Given the importance of improved access to childcare in cementing the economic recovery, a new report from the C.D. Howe Institute argues for reforming existing programs, rather than trying to craft a whole new regime.
A report from the Toronto-based think tank said that improved access to affordable childcare will be critical in determining the extent to which parents — particularly mothers, who’ve been harder hit by the disruption inflicted by the Covid-19 pandemic — can return to their pre-pandemic levels of employment and wages.
“That matters because growth in family income during the ’80s and ’90s came largely from rising female labour force participation rates and, since then, largely from rising average female wages,” the report said.
While some have advocated for “big bang” national reforms to childcare, the C.D. Howe report was skeptical of that approach.
“We aren’t convinced that giving a new and expanded role to the federal government will be the panacea some hope for,” the report said. “A resilient and inclusive network of childcare infrastructure across Canada must respect jurisdictional roles in a decentralized federation like Canada.”
Instead of shifting the responsibility of affordable care onto the feds, the report said that an enhanced role for the federal government should focus on “where it can do the most good, rather than try to do too much, and do it badly.”
The report recommended enhancing access to childcare with a series of measures designed to increase the supply of affordable spaces, along with a more supportive tax incentive structure.

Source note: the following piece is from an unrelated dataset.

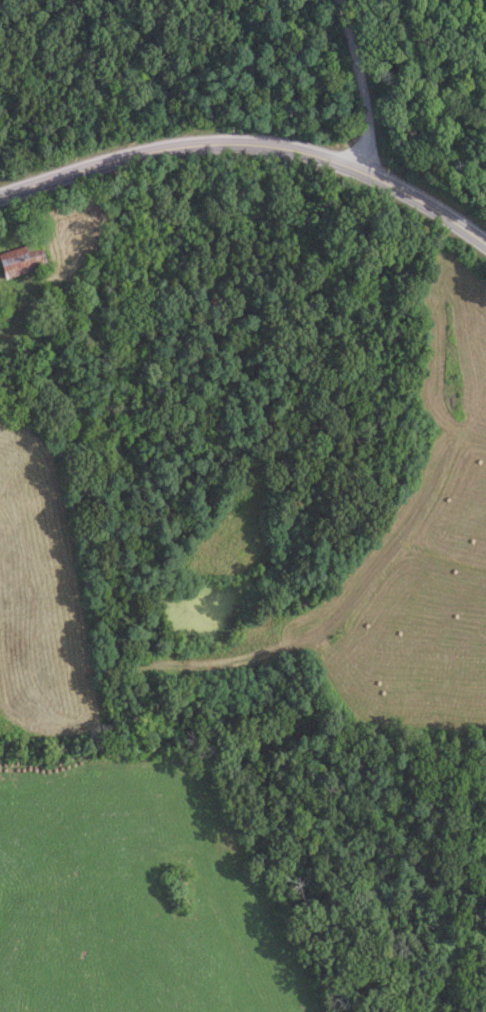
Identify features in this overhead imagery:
road: (359, 84)
road: (251, 144)
building: (111, 199)
building: (22, 264)

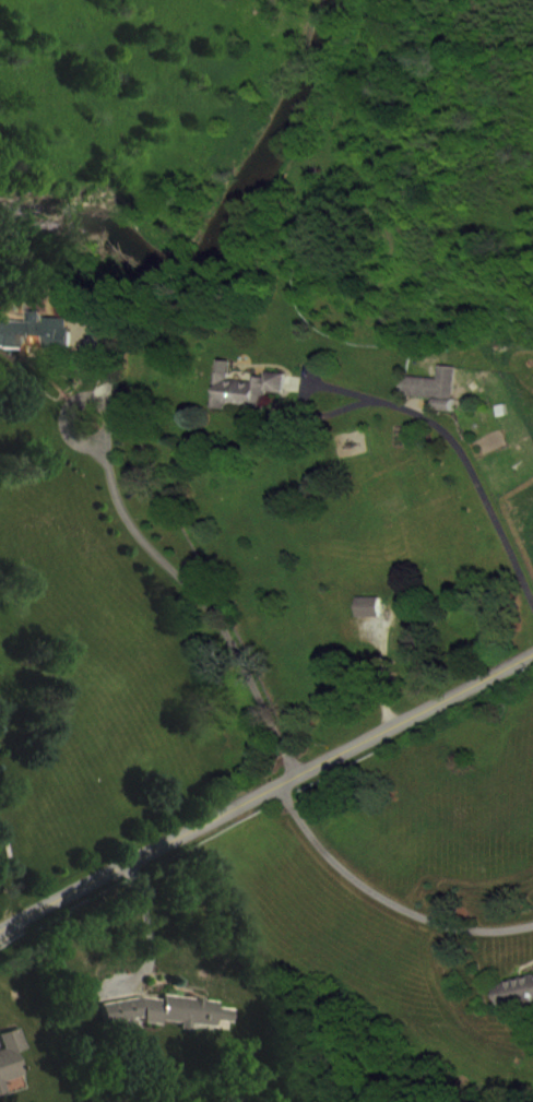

Specifically, the report called for replacing the existing tax deduction for child care — which it called a “regressive tax deduction that reinforces patriarchal gender roles for parents” — with a refundable tax credit that is “more generous” and progressive.
The report also recommended that the provinces increase grants to licensed childcare providers to boost the availability of affordable spaces, and that all federal spending on childcare “be consolidated into a single, dedicated and permanent transfer to provinces.”
“This incremental approach — building on what exists — should not mask the importance or challenge of getting childcare right,” the report said.
Access to childcare will “play an oversized role” in the post-pandemic recovery, the report said.
“We do not have the luxury of time to reinvent early learning and care from the ground up or to waste months, if not years, renegotiating the division of responsibilities in Canadian federalism,” the report argued. “We need immediate attention and incremental but aggressive reforms to get this right, for women, for families and for Canada as we emerge from the pandemic.”